§ **EXTRACTED TEXT**:
Finally, in column 55 is given a qualitative indication of the sensitivity 
of the parameters (a) to (p) to the fluids contained in the formation, 
fluids which can in particular consist of petroleum, gas or water of 
variable salinity. 
The observation of the table in FIG. 3 suggests that it is possible to 
establish a correspondence between, on the one hand, different 
litho-facies characterized by the mineralogical factors, texture and 
structure and, on the other hand, electrofacies which can be obtained 
directly from a suitable quantitative analysis of a set of logs taken for 
example from the logs of column 50. 
The possibility of establishing such a correspndence between electro-facies 
and litho-facies is capable of providing a precious aid in the geological 
knowledge of a zone of the earth's crust within a given region, such 
knowledge being useful in completing the information usually available to 
geologists and, in certain cases, helping them in the interpretation of 
the facies encountered to obtain information on the history of the 
formations and for determining the concentrations of minerals sought.

§ **GIVEN REQUEST 1**: Please render the records starting at the line that contains "elevation (m): 2526" and ending at the line that contains "collection date: 1964-07-19" as a JSON list of strings, one string per line, with blank lines left out.
The facies passage and the records come from separate, unrelated sources.

Extracted records
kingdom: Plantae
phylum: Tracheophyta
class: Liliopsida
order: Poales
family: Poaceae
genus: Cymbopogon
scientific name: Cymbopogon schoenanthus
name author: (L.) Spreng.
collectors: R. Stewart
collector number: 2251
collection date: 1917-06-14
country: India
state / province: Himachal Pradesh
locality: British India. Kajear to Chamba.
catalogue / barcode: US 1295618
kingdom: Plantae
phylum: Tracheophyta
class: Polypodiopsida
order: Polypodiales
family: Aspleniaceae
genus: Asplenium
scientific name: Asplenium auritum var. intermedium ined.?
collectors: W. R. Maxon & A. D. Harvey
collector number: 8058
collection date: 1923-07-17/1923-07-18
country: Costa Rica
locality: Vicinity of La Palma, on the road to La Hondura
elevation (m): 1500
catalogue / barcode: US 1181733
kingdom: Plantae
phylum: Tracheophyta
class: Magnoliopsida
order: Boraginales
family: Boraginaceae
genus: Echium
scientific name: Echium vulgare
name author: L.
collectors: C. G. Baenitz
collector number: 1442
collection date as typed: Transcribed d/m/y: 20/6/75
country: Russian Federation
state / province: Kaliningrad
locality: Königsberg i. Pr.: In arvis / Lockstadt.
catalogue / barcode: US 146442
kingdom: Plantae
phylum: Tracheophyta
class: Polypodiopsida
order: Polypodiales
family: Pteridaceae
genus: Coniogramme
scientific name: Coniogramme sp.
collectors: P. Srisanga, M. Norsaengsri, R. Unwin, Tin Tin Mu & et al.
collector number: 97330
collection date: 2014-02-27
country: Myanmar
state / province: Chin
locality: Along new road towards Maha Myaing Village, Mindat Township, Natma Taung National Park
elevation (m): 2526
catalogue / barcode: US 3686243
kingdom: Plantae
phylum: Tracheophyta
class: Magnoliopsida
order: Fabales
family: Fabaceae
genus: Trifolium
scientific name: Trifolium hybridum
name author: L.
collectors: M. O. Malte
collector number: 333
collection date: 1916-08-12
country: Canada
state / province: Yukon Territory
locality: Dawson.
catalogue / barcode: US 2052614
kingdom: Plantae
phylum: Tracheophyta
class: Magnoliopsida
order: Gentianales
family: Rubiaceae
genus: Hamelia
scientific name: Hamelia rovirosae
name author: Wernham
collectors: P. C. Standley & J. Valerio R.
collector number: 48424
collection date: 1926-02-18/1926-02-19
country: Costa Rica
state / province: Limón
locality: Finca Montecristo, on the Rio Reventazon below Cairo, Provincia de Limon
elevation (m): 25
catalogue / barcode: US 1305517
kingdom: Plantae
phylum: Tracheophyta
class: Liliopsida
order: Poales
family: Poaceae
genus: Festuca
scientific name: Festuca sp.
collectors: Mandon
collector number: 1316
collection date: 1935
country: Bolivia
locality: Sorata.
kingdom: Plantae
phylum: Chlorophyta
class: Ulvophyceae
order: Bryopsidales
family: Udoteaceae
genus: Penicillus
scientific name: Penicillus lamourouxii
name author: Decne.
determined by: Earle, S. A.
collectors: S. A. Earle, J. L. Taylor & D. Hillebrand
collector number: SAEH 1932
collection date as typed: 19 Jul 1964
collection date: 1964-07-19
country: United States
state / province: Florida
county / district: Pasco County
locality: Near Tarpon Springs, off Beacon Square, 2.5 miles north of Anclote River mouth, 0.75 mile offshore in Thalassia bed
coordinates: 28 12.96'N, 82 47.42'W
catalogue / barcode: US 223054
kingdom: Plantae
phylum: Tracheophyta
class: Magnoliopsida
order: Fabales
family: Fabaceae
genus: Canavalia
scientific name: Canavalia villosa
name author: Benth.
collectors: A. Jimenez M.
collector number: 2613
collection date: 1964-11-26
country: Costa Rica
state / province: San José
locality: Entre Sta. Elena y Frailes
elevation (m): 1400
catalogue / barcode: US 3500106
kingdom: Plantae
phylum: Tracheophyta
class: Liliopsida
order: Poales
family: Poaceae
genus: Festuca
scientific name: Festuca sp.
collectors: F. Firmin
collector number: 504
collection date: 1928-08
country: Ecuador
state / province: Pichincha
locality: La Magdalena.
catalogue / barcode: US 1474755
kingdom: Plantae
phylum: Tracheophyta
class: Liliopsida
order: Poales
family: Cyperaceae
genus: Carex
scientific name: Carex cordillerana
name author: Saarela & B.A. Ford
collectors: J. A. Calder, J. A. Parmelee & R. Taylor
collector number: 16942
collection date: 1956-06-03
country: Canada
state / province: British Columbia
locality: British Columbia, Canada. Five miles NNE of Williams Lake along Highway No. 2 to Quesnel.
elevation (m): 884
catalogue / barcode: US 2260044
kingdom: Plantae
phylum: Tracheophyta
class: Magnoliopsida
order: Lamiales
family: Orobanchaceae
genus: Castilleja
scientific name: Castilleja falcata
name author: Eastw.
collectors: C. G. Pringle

§ **GIVEN REQUEST 2**: Write out the facies passage word for word, starting at "Finally, in column" and ending at "variable salinity.".

§ **WRITTEN SOLUTION 1**:
[
  "elevation (m): 2526",
  "catalogue / barcode: US 3686243",
  "kingdom: Plantae",
  "phylum: Tracheophyta",
  "class: Magnoliopsida",
  "order: Fabales",
  "family: Fabaceae",
  "genus: Trifolium",
  "scientific name: Trifolium hybridum",
  "name author: L.",
  "collectors: M. O. Malte",
  "collector number: 333",
  "collection date: 1916-08-12",
  "country: Canada",
  "state / province: Yukon Territory",
  "locality: Dawson.",
  "catalogue / barcode: US 2052614",
  "kingdom: Plantae",
  "phylum: Tracheophyta",
  "class: Magnoliopsida",
  "order: Gentianales",
  "family: Rubiaceae",
  "genus: Hamelia",
  "scientific name: Hamelia rovirosae",
  "name author: Wernham",
  "collectors: P. C. Standley & J. Valerio R.",
  "collector number: 48424",
  "collection date: 1926-02-18/1926-02-19",
  "country: Costa Rica",
  "state / province: Limón",
  "locality: Finca Montecristo, on the Rio Reventazon below Cairo, Provincia de Limon",
  "elevation (m): 25",
  "catalogue / barcode: US 1305517",
  "kingdom: Plantae",
  "phylum: Tracheophyta",
  "class: Liliopsida",
  "order: Poales",
  "family: Poaceae",
  "genus: Festuca",
  "scientific name: Festuca sp.",
  "collectors: Mandon",
  "collector number: 1316",
  "collection date: 1935",
  "country: Bolivia",
  "locality: Sorata.",
  "kingdom: Plantae",
  "phylum: Chlorophyta",
  "class: Ulvophyceae",
  "order: Bryopsidales",
  "family: Udoteaceae",
  "genus: Penicillus",
  "scientific name: Penicillus lamourouxii",
  "name author: Decne.",
  "determined by: Earle, S. A.",
  "collectors: S. A. Earle, J. L. Taylor & D. Hillebrand",
  "collector number: SAEH 1932",
  "collection date as typed: 19 Jul 1964",
  "collection date: 1964-07-19"
]

§ **WRITTEN SOLUTION 2**:
Finally, in column 55 is given a qualitative indication of the sensitivity 
of the parameters (a) to (p) to the fluids contained in the formation, 
fluids which can in particular consist of petroleum, gas or water of 
variable salinity.